((
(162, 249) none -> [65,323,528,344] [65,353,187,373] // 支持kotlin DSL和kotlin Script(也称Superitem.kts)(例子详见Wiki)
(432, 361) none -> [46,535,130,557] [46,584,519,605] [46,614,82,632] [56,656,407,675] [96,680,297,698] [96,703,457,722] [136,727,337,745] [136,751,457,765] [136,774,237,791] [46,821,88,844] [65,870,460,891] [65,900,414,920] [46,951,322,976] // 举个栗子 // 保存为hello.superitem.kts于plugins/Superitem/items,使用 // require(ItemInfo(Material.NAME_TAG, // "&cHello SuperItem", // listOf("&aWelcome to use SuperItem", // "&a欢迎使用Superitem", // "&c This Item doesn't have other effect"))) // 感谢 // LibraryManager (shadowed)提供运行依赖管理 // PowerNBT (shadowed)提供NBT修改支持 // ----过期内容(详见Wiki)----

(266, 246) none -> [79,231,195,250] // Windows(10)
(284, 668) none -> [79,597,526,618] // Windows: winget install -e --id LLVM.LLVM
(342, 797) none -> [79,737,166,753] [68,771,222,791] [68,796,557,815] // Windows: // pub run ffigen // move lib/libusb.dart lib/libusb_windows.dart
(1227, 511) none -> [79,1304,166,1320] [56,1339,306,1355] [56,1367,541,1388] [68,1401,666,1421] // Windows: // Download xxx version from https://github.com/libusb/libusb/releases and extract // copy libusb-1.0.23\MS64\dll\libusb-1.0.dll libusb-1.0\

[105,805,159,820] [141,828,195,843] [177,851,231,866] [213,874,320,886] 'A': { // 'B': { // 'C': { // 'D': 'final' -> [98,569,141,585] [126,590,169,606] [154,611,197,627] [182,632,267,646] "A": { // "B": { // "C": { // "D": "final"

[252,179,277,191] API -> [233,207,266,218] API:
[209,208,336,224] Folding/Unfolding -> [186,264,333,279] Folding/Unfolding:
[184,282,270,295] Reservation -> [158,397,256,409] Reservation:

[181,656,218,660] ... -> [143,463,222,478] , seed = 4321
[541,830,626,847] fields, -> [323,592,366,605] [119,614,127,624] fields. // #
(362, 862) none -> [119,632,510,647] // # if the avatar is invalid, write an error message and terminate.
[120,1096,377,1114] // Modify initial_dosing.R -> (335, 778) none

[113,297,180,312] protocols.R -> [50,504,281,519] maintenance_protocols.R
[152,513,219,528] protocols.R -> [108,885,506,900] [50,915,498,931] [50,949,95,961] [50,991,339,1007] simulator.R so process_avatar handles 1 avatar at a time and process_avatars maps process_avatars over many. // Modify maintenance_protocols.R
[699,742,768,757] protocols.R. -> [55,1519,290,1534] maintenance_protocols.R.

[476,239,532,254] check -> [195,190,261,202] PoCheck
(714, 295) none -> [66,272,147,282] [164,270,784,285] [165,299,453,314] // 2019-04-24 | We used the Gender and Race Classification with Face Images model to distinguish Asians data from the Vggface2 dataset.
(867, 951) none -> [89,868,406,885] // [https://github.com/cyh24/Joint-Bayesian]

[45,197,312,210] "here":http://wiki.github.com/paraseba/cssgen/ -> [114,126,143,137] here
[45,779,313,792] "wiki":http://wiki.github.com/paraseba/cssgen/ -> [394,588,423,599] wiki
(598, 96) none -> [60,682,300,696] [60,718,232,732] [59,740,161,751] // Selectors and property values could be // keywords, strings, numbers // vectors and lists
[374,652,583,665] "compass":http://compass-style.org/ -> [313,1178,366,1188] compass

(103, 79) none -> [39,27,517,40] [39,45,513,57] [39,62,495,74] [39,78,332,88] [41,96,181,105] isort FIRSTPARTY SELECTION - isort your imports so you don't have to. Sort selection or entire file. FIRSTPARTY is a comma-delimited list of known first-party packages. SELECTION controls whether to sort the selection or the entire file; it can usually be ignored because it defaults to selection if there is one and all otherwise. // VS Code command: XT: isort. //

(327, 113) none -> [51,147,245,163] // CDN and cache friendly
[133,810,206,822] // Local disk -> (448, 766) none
))
### Task item
Each entry above should be output again, precisely as given.

### Answer for this exercise
(162, 249) none -> [65,323,528,344] [65,353,187,373] // 支持kotlin DSL和kotlin Script(也称Superitem.kts)(例子详见Wiki)
(432, 361) none -> [46,535,130,557] [46,584,519,605] [46,614,82,632] [56,656,407,675] [96,680,297,698] [96,703,457,722] [136,727,337,745] [136,751,457,765] [136,774,237,791] [46,821,88,844] [65,870,460,891] [65,900,414,920] [46,951,322,976] // 举个栗子 // 保存为hello.superitem.kts于plugins/Superitem/items,使用 // require(ItemInfo(Material.NAME_TAG, // "&cHello SuperItem", // listOf("&aWelcome to use SuperItem", // "&a欢迎使用Superitem", // "&c This Item doesn't have other effect"))) // 感谢 // LibraryManager (shadowed)提供运行依赖管理 // PowerNBT (shadowed)提供NBT修改支持 // ----过期内容(详见Wiki)----

(266, 246) none -> [79,231,195,250] // Windows(10)
(284, 668) none -> [79,597,526,618] // Windows: winget install -e --id LLVM.LLVM
(342, 797) none -> [79,737,166,753] [68,771,222,791] [68,796,557,815] // Windows: // pub run ffigen // move lib/libusb.dart lib/libusb_windows.dart
(1227, 511) none -> [79,1304,166,1320] [56,1339,306,1355] [56,1367,541,1388] [68,1401,666,1421] // Windows: // Download xxx version from https://github.com/libusb/libusb/releases and extract // copy libusb-1.0.23\MS64\dll\libusb-1.0.dll libusb-1.0\

[105,805,159,820] [141,828,195,843] [177,851,231,866] [213,874,320,886] 'A': { // 'B': { // 'C': { // 'D': 'final' -> [98,569,141,585] [126,590,169,606] [154,611,197,627] [182,632,267,646] "A": { // "B": { // "C": { // "D": "final"

[252,179,277,191] API -> [233,207,266,218] API:
[209,208,336,224] Folding/Unfolding -> [186,264,333,279] Folding/Unfolding:
[184,282,270,295] Reservation -> [158,397,256,409] Reservation:

[181,656,218,660] ... -> [143,463,222,478] , seed = 4321
[541,830,626,847] fields, -> [323,592,366,605] [119,614,127,624] fields. // #
(362, 862) none -> [119,632,510,647] // # if the avatar is invalid, write an error message and terminate.
[120,1096,377,1114] // Modify initial_dosing.R -> (335, 778) none

[113,297,180,312] protocols.R -> [50,504,281,519] maintenance_protocols.R
[152,513,219,528] protocols.R -> [108,885,506,900] [50,915,498,931] [50,949,95,961] [50,991,339,1007] simulator.R so process_avatar handles 1 avatar at a time and process_avatars maps process_avatars over many. // Modify maintenance_protocols.R
[699,742,768,757] protocols.R. -> [55,1519,290,1534] maintenance_protocols.R.

[476,239,532,254] check -> [195,190,261,202] PoCheck
(714, 295) none -> [66,272,147,282] [164,270,784,285] [165,299,453,314] // 2019-04-24 | We used the Gender and Race Classification with Face Images model to distinguish Asians data from the Vggface2 dataset.
(867, 951) none -> [89,868,406,885] // [https://github.com/cyh24/Joint-Bayesian]

[45,197,312,210] "here":http://wiki.github.com/paraseba/cssgen/ -> [114,126,143,137] here
[45,779,313,792] "wiki":http://wiki.github.com/paraseba/cssgen/ -> [394,588,423,599] wiki
(598, 96) none -> [60,682,300,696] [60,718,232,732] [59,740,161,751] // Selectors and property values could be // keywords, strings, numbers // vectors and lists
[374,652,583,665] "compass":http://compass-style.org/ -> [313,1178,366,1188] compass

(103, 79) none -> [39,27,517,40] [39,45,513,57] [39,62,495,74] [39,78,332,88] [41,96,181,105] isort FIRSTPARTY SELECTION - isort your imports so you don't have to. Sort selection or entire file. FIRSTPARTY is a comma-delimited list of known first-party packages. SELECTION controls whether to sort the selection or the entire file; it can usually be ignored because it defaults to selection if there is one and all otherwise. // VS Code command: XT: isort. //

(327, 113) none -> [51,147,245,163] // CDN and cache friendly
[133,810,206,822] // Local disk -> (448, 766) none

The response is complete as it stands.